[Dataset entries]

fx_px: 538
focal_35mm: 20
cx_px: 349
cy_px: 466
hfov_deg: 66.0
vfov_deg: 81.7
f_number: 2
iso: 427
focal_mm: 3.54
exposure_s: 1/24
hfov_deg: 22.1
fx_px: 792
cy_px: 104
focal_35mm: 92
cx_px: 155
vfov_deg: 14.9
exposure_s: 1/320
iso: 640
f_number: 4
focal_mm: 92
--
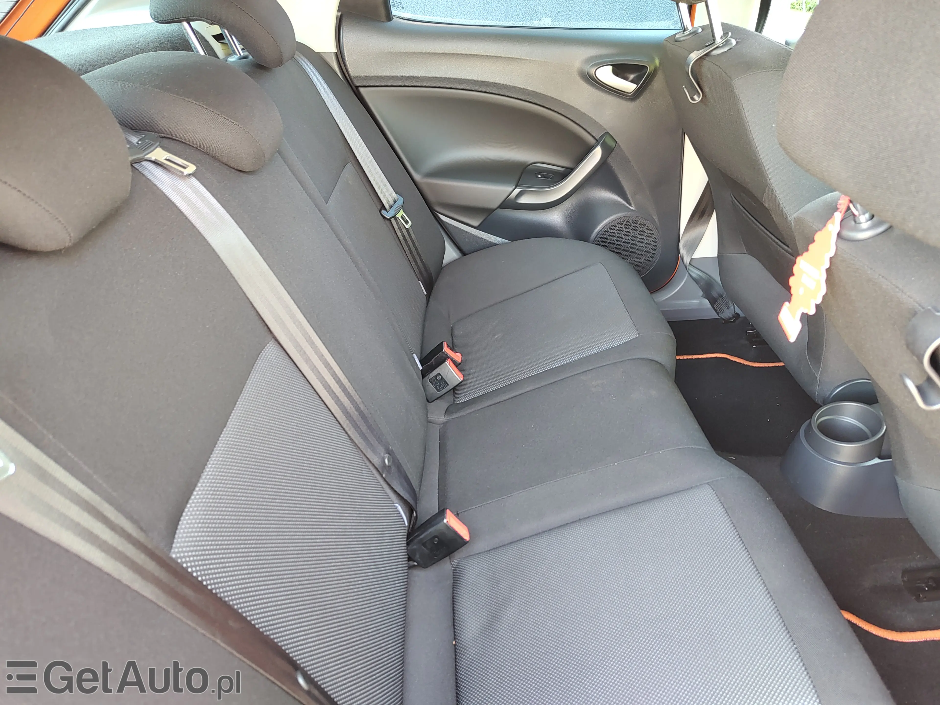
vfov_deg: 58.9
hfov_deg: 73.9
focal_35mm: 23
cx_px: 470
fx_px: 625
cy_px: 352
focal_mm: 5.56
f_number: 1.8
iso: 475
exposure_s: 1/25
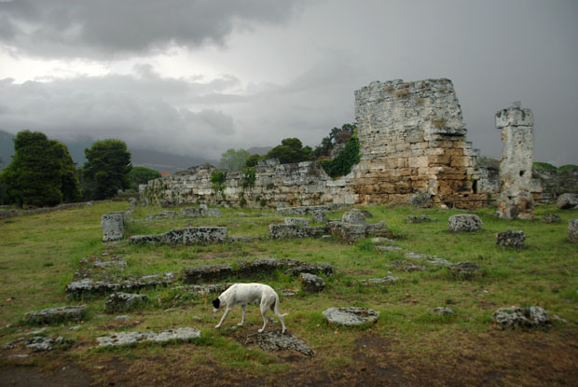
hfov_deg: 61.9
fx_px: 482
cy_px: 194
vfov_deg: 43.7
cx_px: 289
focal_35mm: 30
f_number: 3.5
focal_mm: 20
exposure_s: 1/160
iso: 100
--
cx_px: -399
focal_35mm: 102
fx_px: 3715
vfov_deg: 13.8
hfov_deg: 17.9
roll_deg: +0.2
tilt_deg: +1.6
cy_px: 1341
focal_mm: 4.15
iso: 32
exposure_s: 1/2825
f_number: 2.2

### Problem
Would you output, from the records above, exactly the run of lines that starts at the line containing "focal_mm: 3.54" and ends at the line containing "focal_mm: 92", and only that run?

### Response area
focal_mm: 3.54
exposure_s: 1/24
hfov_deg: 22.1
fx_px: 792
cy_px: 104
focal_35mm: 92
cx_px: 155
vfov_deg: 14.9
exposure_s: 1/320
iso: 640
f_number: 4
focal_mm: 92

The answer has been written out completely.